Maximally informative dimension (MID) aims at finding receptive fields of a linear-nonlinear cascade regardless of the nonlinearity by maximizing mutual information. This is an ideal goal, however, estimation and maximization of mutual information is very difficult in practice (as in the case of information bottleneck), and implementation suffers from local minima and (histogram) parameterization. She presented an approach from the opposite direction to minimize mutual information (or equivalently, maximize conditional entropy of response given stimulus).
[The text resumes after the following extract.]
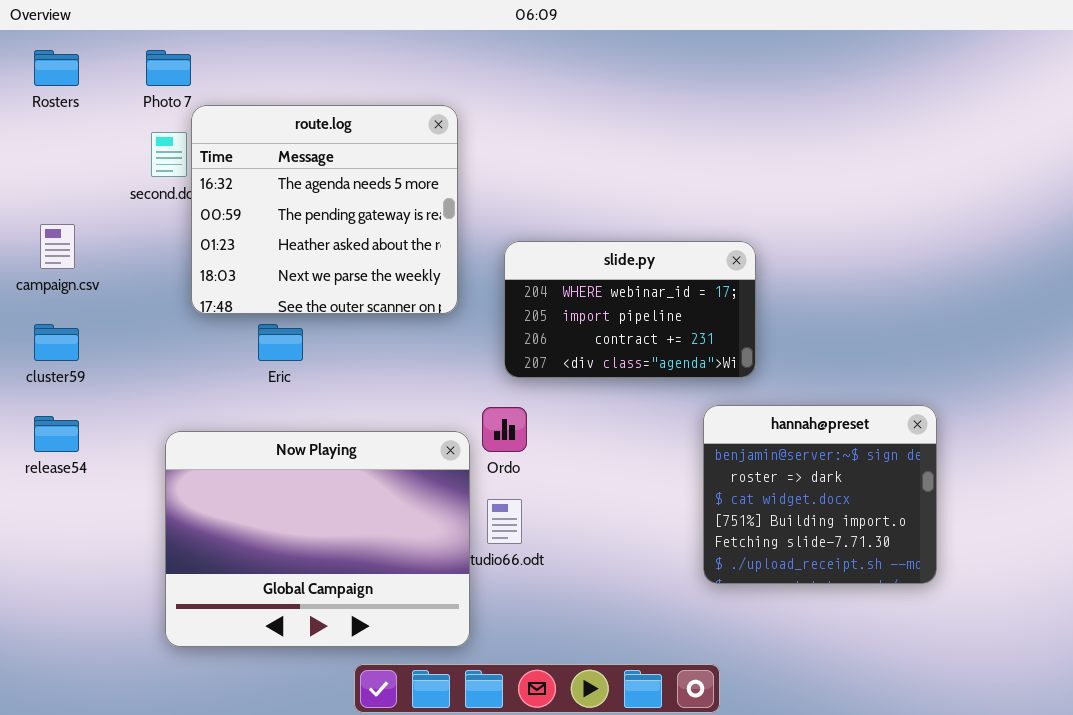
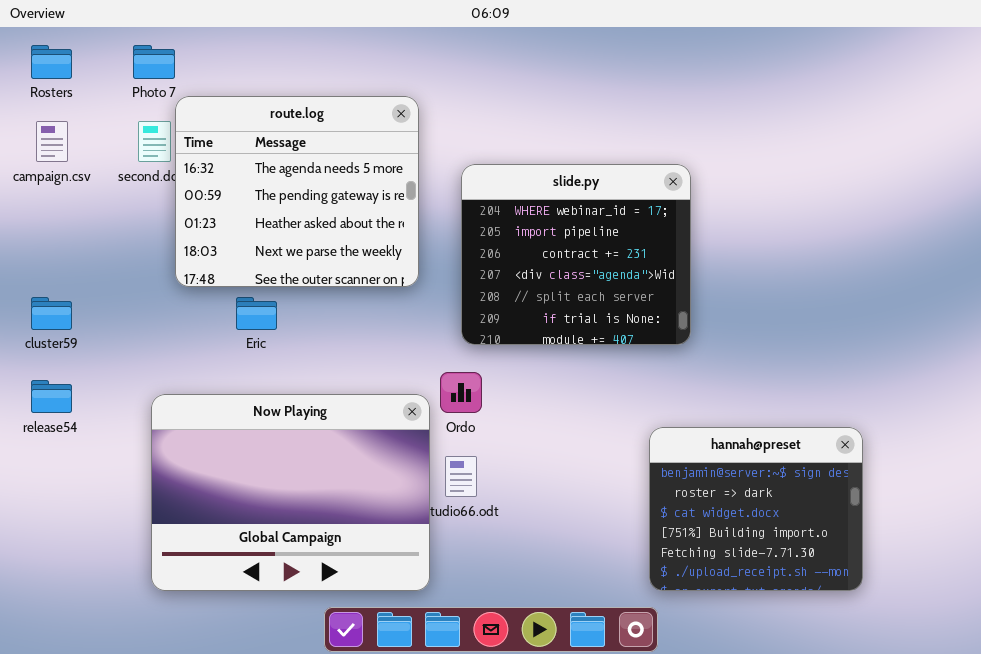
campaign.csv: [40,224,75,269] -> [36,121,68,162], moved
slide.py: [504,241,756,378] -> [461,164,691,345], resized
hannah@preset: [703,405,937,584] -> [649,427,863,591], moved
Using a maximum entropy model with first two moments constrained, she derived that a quadratic form of logistic regression as a model to fit for binary spiking response: $P(spike|s) = \frac{1}{1+exp(a+h\cdot s+s^\top \cdot J \cdot s)}$. This is closely related to our BSTC work which has similar quadratic form of Poisson regression model as a special case. (I missed the related poster by Ryan Rowekamp et al. II-35) Ref: J.D. Fitzgerald, R. J. Rowekamp, L.C. Sincich and T.O. Sharpee, (2011) “Second order dimensionality reduction using minimum and maximum mutual information models”, PLoS Computational Biology, 7(10): e1002249 doi:10.1371/journal.pcbi.1002249

III-36. Brett Vintch, Andrew D Zaharia, Tony Movshon, Eero P Simoncelli. Fitting receptive fields in V1 and V2 as linear combinationsof nonlinear subunits

I missed this one, but this one is also highly related. They have a low complexity model that generates a set of filters that are generally obtained from STC on V1 complex cells.